Браннер добродушно рассмеялся:
— Нет, в театр я не хожу. Некоторые мои коллеги развлекаются на стороне, но я не из таких.
— Если вы никуда не ходите, то что же вы делаете по вечерам?
— Занимаюсь. Сплю. Иногда иду в ресторан на шоссе номер двадцать семь; за два с половиной доллара там можно получить изрядную порцию цыплят. А я большой любитель цыплят; когда аппетит разыграется, я могу принять вполне приличный груз.
— А в ресторан вы ходите с друзьями?
— Нет, — с достоинством сказал Браннер. — Один.

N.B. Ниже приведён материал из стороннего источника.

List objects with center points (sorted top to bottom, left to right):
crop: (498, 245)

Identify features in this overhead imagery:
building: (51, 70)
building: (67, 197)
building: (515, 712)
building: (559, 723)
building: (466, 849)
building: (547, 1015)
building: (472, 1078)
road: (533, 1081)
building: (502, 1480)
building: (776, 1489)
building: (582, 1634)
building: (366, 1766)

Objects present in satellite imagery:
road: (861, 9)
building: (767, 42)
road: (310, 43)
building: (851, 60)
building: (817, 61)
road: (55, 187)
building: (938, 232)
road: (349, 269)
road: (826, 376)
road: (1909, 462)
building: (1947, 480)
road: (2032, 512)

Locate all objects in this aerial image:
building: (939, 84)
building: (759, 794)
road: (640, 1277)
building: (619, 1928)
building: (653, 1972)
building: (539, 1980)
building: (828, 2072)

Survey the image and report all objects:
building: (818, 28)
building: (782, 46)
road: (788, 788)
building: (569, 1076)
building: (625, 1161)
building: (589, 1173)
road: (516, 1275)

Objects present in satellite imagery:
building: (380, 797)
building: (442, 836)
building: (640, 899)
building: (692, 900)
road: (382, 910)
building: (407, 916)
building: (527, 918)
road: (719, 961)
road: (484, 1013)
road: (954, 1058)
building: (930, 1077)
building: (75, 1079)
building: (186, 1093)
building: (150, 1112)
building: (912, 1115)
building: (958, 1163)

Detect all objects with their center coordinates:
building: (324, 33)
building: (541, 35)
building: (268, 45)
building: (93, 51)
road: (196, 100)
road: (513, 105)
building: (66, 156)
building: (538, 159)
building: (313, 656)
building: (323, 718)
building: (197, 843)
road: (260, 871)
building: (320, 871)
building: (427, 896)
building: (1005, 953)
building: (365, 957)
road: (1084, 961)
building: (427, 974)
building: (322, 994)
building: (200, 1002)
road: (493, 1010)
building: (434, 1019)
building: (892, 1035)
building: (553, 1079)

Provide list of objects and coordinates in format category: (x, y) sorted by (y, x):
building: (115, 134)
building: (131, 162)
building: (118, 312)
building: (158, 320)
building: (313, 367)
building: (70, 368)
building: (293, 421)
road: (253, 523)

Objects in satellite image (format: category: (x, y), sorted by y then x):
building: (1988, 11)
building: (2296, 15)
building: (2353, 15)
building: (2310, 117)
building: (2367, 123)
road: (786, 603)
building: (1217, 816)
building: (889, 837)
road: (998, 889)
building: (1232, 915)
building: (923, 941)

— Есть у вас дети? — спросил Каверли.
— Нет. И это одна из причин, почему мы с женой не поладили. Она хотела ребенка. А я нет. Мне пришлось в детстве очень тяжко, и я не хотел, чтобы кто-нибудь другой тоже через это прошел.
— Что вы имеете в виду?
— Моя мать умерла, когда мне и двух не было, и меня вырастили отец и бабушка. Отец был инженер, работал по заказам, но дела у него шли скверно. Он был горький пьяница. Видите ли, я больше других, мне кажется, больше других чувствовал, что должен уйти. Никто меня не понимал. Я хочу сказать, что моя фамилия для всех была только фамилией старого пьяницы. Я должен был добиться, чтобы моя фамилия хоть что-нибудь да значила. И вот, когда подвернулась эта штуковина с молнией, я почувствовал себя лучше, вернее, начал чувствовать себя лучше. Теперь мое имя кое-что значит, хотя бы для некоторых.
Итак, была молния, разряд чистой энергии, зигзаги которой, когда видишь ее в облаках, кажутся прожилками, вроде тех, что имеются во всем на свете — в листе растения и в морской волне, — и был одинокий, прыщавый, страдающий несварением желудка человек, чье стремление изобрести взрывную силу, способную разрушить мир, обусловлено тем же скромным желанием, какое движет девочкой-актрисой, чудаком изобретателем, провинциальным политиком: «Я только хотел, чтобы мое имя хоть что-нибудь да значило». В отличие от большинства людей он был вынужден включить в тайну смерти еще и испепеление нашей планеты. Разбуженный среди ночи раскатом грома, он был одним из немногих, кто спрашивал себя, уж не конец ли это света, до некоторой степени ускоренный его желанием прославить свое имя.